THE PROPHECY OF ANU-RA
Part three

"We must talk."

"We 'must' not," Rick disagreed, echoing Ardeth's words as his eyes darted around the grounds searching out any signs of danger. "The minute you and I get together, someone usually ends up bleeding."

"Rick! You know Ardeth wouldn't be here if it wasn't important." Reproaching her husband's tone, Evelyn turned to Alex and started to guide her son into the house. "Let's go and see if we can get Uncle Jonathan out of bed, shall we, Alex?"

"Every time there's something interesting to listen to I've gotta go and look for Uncle Jonathan," Alex complained. As he saw it, he had faced as much danger as the adults had; and anyway, he just hated being left out of everything.

"Tough!" Evelyn grinned as she prodded Alex forwarded with a gentle hand on his back.

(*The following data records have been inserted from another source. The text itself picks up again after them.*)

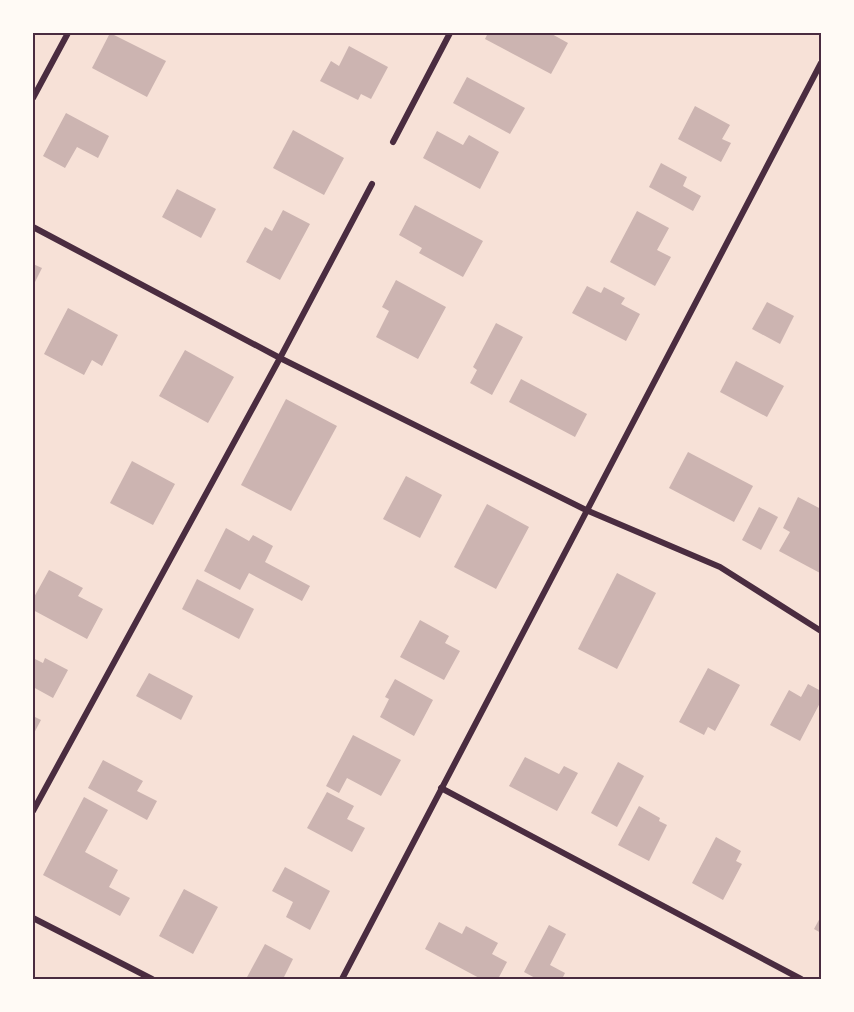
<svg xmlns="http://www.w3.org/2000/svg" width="854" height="1012" viewBox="0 0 854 1012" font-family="'DejaVu Sans',sans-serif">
<rect width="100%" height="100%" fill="#f7e1d7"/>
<!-- building -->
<g fill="#ccb4b1">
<path d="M110,33l56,28 -19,36 -55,-29z"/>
<path d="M488,33h62l18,10 -17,31 -66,-35z"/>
<path d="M349,46l39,21 -17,32 -10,-5 -3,6 -38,-19 11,-20 8,5z"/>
<path d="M467,77l58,31 -15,26 -57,-31z"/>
<path d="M695,106l35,19 -8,14 9,4 -10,19 -43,-23z"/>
<path d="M66,113l43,23 -11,22 -21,-11 -12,21 -22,-12z"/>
<path d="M293,130l51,28 -20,37 -51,-27z"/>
<path d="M437,131l26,14 6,-10 30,17 -19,37 -57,-31z"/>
<path d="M661,163l26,14 -4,9 18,10 -8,15 -44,-24z"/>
<path d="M177,189l39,20 -15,29 -39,-21z"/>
<path d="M415,205l68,36 -20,36 -44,-24 3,-5 -23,-13z"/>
<path d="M283,210l27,14 -30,56 -34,-18 19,-35 7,4z"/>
<path d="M637,211l32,17 -12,22 14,7 -16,29 -45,-24z"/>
<path d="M33,264l9,4 -9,18z"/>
<path d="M396,280l50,27 -28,52 -42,-22 13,-26 -7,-4z"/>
<path d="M587,286l14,7 3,-6 21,11 -4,6 19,10 -14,27 -54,-28z"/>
<path d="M767,302l27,14 -14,28 -28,-15z"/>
<path d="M68,308l50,27 -16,31 -10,-6 -8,15 -40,-21z"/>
<path d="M496,323l27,14 -31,58 -22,-12 7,-13 -4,-3z"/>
<path d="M185,350l49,27 -26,46 -49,-27z"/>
<path d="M736,361l48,25 -17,31 -47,-25z"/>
<path d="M521,379l66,35 -12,23 -66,-35z"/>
<path d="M286,399l51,27 -46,85 -50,-26z"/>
<path d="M688,452l65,34 -19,36 -65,-34z"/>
<path d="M132,461l43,23 -22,41 -43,-22z"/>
<path d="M406,476l36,19 -22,43 -37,-19z"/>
<path d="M798,497l23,12 -1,64 -41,-22 11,-19 -7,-4z"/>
<path d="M487,504l42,23 -33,62 -42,-22z"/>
<path d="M759,507l19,10 -17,33 -19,-10z"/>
<path d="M226,528l23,13 4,-6 20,11 -8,16 45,24 -8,15 -53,-28 -9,17 -36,-19z"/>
<path d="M49,570l34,18 -5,8 25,13 -16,30 -54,-29v-11z"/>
<path d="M617,573l39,20 -39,76 -39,-20z"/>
<path d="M197,579l57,30 -15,30 -57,-30z"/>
<path d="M420,620l29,16 -4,7 15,8 -16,29 -44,-23z"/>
<path d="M33,658l10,5 2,-5 23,12 -15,28 -20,-11z"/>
<path d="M708,668l32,17 -25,46 -7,-4 -4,8 -25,-13z"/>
<path d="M149,673l44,23 -12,24 -45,-24z"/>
<path d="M395,679l38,21 -19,36 -34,-19 9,-18 -4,-2z"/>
<path d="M808,684l13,7v10l-21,40 -30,-16 19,-35 12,7z"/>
<path d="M33,716l8,4 -8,15z"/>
<path d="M353,735l48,25 -20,36 -34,-18 -8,15 -13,-7z"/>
<path d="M525,757l34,17 5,-8 14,7 -21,38 -48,-25z"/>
<path d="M103,760l40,21 -6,10 20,10 -10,19 -59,-32z"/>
<path d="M618,762l26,14 -27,51 -26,-14z"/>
<path d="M327,792l27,14 -7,13 18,9 -13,24 -45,-24z"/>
<path d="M84,797l24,13 -23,42 33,18 -9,17 21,11 -10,18 -77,-41z"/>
<path d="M639,806l21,12 -1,3 8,4 -18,36 -31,-16z"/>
<path d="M716,837l25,14 -5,10 6,3 -19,36 -31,-17z"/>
<path d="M285,867l45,24 -20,39 -24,-13 7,-15 -21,-11z"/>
<path d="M184,889l34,18 -25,47 -34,-18z"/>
<path d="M821,916v17l-7,-4z"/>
<path d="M439,922l23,12 4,-8 32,17 -6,11 15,8 -9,17h-17l-56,-30z"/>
<path d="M549,925l17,9 -16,31 15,8 -3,6h-25l-13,-7z"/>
<path d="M265,944l28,15 -10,20h-37z"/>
</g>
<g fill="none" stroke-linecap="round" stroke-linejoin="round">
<!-- minor -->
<g stroke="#4a2c40" stroke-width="6">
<path d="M33,98l35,-65"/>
<path d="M393,142l57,-109"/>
<path d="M33,227l247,131 306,152 134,57 101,64"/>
<path d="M441,788l360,191"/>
<path d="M33,811l247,-453 92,-174"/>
<path d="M33,918l119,61"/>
<path d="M342,979l479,-916"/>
</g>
</g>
<!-- border -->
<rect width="854" height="1012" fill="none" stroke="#fffaf5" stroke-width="69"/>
<rect x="34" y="34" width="786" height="944" fill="none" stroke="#4a2c40" stroke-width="2"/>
</svg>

With both O'Connell men duly castigated, Rick shot the Med-jai warrior an impatient look, before like his son, reluctantly ceding to his wife's wishes. "Well, you heard my wife, start talking."

Ardeth had known before making to the trip to London, that Rick's American upbringing coupled with his unwillingness to face his past, was always going to be a stumbling block to making his friend believe in what he was about to reveal. "But will you listen, allowing yourself to hear?" He asked softly.

"I'll listen," Rick answered. "But I don't make any promises on the hearing part of the deal."

Accepting Rick's compromise, Ardeth gestured for Rick to walk with him, as he began to recount the story of the Prophecy to the adverse listener. "For many generations the Med-jai have been told of the 'Wahid', the one of two tribes, born at the sign of two moons, who would grow to manhood and save the world. Three times he will be challenged and three times he will succeed."

"Great story," Rick said dryly. "But what's that got to do with me." His eyebrows arched up and he looked at Ardeth in disbelief, "You 'are' kidding me, right? You don't actually think I'm this...'Wahid' person do you? You're nuts!"

"Listen, please," Ardeth pleaded with Rick. "The Anu-Ra lived in fear of what the birth of this child would mean to their future plans for resurrecting the underworld. In the first year of the Prophecy many Med-jai warriors were killed trying to protect their children, often failing in their attempts. We lost many children, and just as many good men. My father, himself a Chieftain at the time, gave up his life to save mine."

Rick's stunned look gave way to compassion, sighing he shook his head, "I'm sorry about your father, Ardeth, I really am, but even if you are right about me being this 'Wahid' person, which you're not, but even if you were, we can't prove any of it. I don't know who I am, who my parents were. I don't where I was born other than in Egypt somewhere. I don't even know how I came to be at the orphanage in the first place."

"Then you must come back with me and we must find out the truth," Ardeth suggested.

"Go back? Why should I go back?" Rick asked as he frustratingly ran a hand through his unruly fringe.

"Because 'Wahid' or not, the Anu-Ra already know about you and as you have already seen, the underworld has long fingers, even here in London."

Startled by the news, Rick's head whipped around as he look toward the house, "Evy," he whispered fearfully. He had lost his wife once, he couldn't bear to lose her, or Alex again.

"You all must come with me. The Med-jai will pay with their lives to keep your family safe," Ardeth promised before firmly grasping wrist, Rick's fingers covering the brown leather bracelet that hid the adventurer's Med-jai tattoo from the world. "No matter how much you try and hide yourself, you are Med-jai and you know you need to know the truth."